Sentido del oído: características y funcionamiento

Los oídos son los órganos sensoriales capaces de transformar las vibraciones acústicas en señales nerviosas que viajan hasta el cerebro, el órgano que las procesará para que podamos oír.
Sentido oído

Como seres vivos que somos, los seres humanos cumplimos con tres funciones vitales: nutrición, relación y reproducción. Y en lo que a relación se refiere, los sentidos son los mecanismos fisiológicos clave para comunicarnos con el medio y responder a lo que sucede a nuestro alrededor.

Y de entre los cinco sentidos, el del oído es uno de los que más sentido tiene (nunca mejor dicho) a nivel evolutivo y animal. Y es que disponer de estructuras que permitan convertir las vibraciones acústicas en estímulos que nos sirvan para localizar sonidos es, en todos los ámbitos de la vida, prácticamente imprescindible.

Desde huir de peligros hasta comunicarnos verbalmente con otras personas, el sentido del oído es pieza fundamental de nuestra naturaleza.
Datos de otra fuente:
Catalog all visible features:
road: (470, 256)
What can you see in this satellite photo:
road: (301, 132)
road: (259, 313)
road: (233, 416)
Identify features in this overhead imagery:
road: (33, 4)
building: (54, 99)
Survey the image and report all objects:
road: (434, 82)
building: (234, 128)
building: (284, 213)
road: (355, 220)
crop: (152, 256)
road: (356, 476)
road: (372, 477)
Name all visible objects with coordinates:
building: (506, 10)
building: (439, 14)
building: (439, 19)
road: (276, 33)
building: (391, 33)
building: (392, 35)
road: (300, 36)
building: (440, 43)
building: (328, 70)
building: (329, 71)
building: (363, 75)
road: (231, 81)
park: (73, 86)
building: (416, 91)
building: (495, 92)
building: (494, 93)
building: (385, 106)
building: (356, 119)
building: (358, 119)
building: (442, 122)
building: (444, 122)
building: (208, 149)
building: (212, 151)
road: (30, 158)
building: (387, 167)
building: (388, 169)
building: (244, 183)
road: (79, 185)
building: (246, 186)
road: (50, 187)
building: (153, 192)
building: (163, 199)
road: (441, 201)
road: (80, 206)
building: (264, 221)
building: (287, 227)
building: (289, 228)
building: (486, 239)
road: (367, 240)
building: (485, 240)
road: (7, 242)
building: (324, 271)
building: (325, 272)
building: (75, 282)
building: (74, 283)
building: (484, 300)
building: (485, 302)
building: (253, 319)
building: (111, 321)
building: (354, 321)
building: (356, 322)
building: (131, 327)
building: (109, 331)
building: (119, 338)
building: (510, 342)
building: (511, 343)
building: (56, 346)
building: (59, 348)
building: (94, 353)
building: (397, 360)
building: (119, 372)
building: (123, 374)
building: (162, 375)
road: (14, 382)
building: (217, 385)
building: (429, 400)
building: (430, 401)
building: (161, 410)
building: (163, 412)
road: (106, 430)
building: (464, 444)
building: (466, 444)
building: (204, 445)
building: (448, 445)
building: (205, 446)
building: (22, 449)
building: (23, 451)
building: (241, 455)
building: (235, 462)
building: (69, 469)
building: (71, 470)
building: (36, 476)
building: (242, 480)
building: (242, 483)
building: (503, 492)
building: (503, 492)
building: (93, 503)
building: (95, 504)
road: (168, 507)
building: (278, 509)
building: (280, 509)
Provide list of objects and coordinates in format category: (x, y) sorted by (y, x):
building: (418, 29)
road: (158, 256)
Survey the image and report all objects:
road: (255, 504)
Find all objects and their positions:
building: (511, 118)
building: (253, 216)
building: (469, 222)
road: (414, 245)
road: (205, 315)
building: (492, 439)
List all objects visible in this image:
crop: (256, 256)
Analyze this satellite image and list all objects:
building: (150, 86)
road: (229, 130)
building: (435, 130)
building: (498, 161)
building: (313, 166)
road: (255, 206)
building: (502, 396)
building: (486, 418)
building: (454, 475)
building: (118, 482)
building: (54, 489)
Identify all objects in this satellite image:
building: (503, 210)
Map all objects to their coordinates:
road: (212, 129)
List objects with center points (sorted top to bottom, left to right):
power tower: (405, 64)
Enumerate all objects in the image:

Pero, ¿cómo funciona realmente? ¿Cómo convertimos las ondas del aire en impulsos nerviosos asimilables para el cerebro? ¿Qué estructuras del oído participan en ello?

En el artículo de hoy nos embarcaremos en un apasionante viaje para analizar las bases neurológicas del sentido que nos permite captar estímulos acústicos del medio y que tiene en los oídos los órganos sensoriales que lo hacen posible.

¿Qué es el sentido del oído?

Los sentidos son el conjunto de procesos fisiológicos propios del sistema nervioso que nos permiten captar estímulos del medio, es decir, percibir información de lo que sucede a nuestro alrededor para, tras ello, actuar y responder de forma adecuada a lo que pasa en el exterior.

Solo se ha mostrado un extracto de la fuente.